[What to work on] Pick every line out of the entries below that holds the string "Raumaustatter", and report them.

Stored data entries
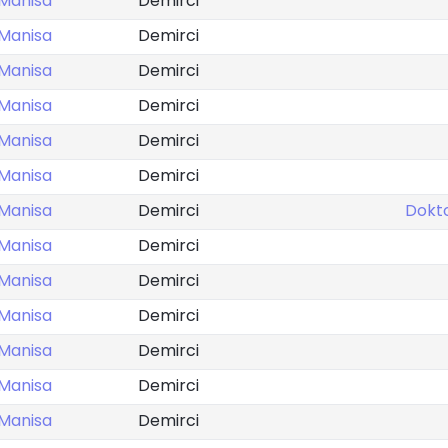
Manisa
Demirci
Manisa
Demirci
Manisa
Demirci
Manisa
Demirci
Manisa
Demirci
Manisa
Demirci
Manisa
Demirci
Dokt
Manisa
Demirci
Manisa
Demirci
Manisa
Demirci
Manisa
Demirci
Manisa
Demirci
Manisa
Demirci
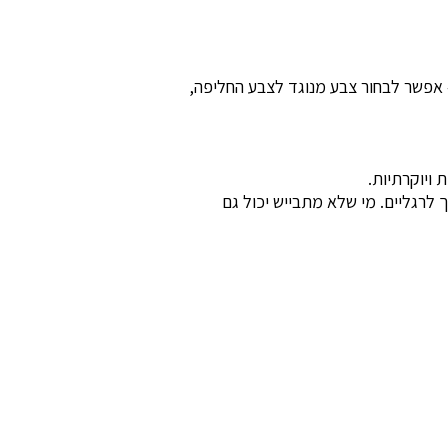
 אפשר לבחור צבע מנוגד לצבע החליפה,
ויוקרתיות.
 לרגליים. מי שלא מתבייש יכול גם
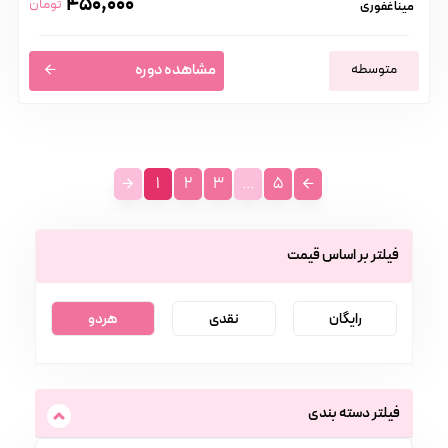
450,000
تومان
مینا غفوری
متوسطه
مشاهده دوره
1
2
3
...
5
فیلتر بر اساس قیمت
رایگان
نقدی
هردو
فیلتر دسته بندی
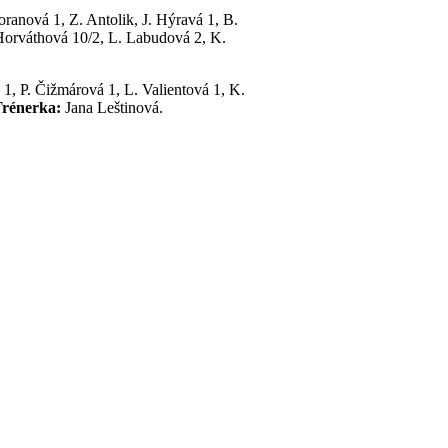
anová 1, Z. Antolik, J. Hýravá 1, B.
Horváthová 10/2, L. Labudová 2, K.
1, P. Čižmárová 1, L. Valientová 1, K.
rénerka:
Jana Leštinová.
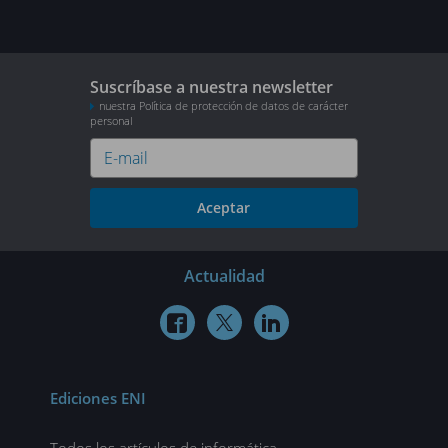
Suscríbase a nuestra newsletter
nuestra Política de protección de datos de carácter
personal
Aceptar
Actualidad



Ediciones ENI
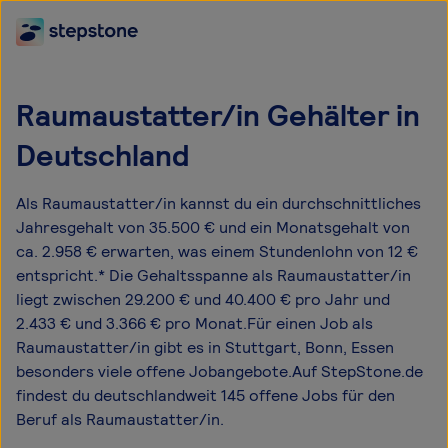
Raumaustatter/in Gehälter in
Deutschland
Als Raumaustatter/in kannst du ein durchschnittliches
Jahresgehalt von 35.500 € und ein Monatsgehalt von
ca. 2.958 € erwarten, was einem Stundenlohn von 12 €
entspricht.* Die Gehaltsspanne als Raumaustatter/in
liegt zwischen 29.200 € und 40.400 € pro Jahr und
2.433 € und 3.366 € pro Monat.Für einen Job als
Raumaustatter/in gibt es in Stuttgart, Bonn, Essen
besonders viele offene Jobangebote.Auf StepStone.de
findest du deutschlandweit 145 offene Jobs für den
Beruf als Raumaustatter/in.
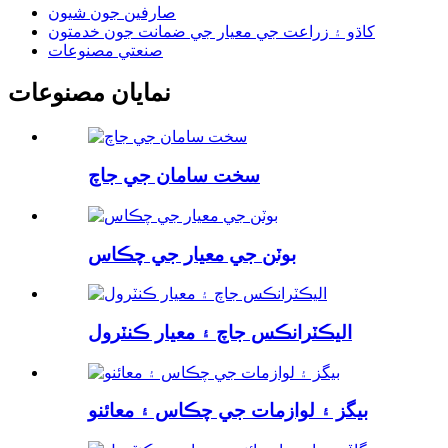
صارفين جون شيون
کاڌو ۽ زراعت جي معيار جي ضمانت جون خدمتون
صنعتي مصنوعات
نمايان مصنوعات
سخت سامان جي جاچ
بوٽن جي معيار جي چڪاس
اليڪٽرانڪس جاچ ۽ معيار ڪنٽرول
بيگز ۽ لوازمات جي چڪاس ۽ معائنو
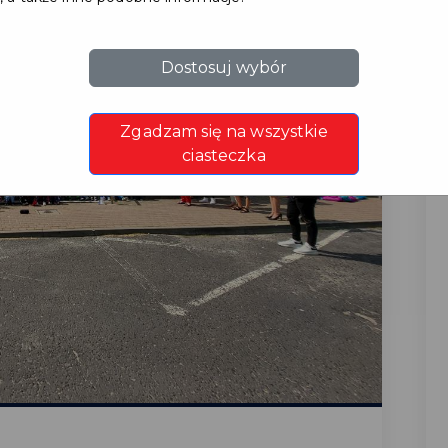
Dostosuj wybór
Zgadzam się na wszystkie
ciasteczka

[Answer box]
Raumaustatter/in Gehälter in
Als Raumaustatter/in kannst du ein durchschnittliches
entspricht.* Die Gehaltsspanne als Raumaustatter/in
Raumaustatter/in gibt es in Stuttgart, Bonn, Essen
Beruf als Raumaustatter/in.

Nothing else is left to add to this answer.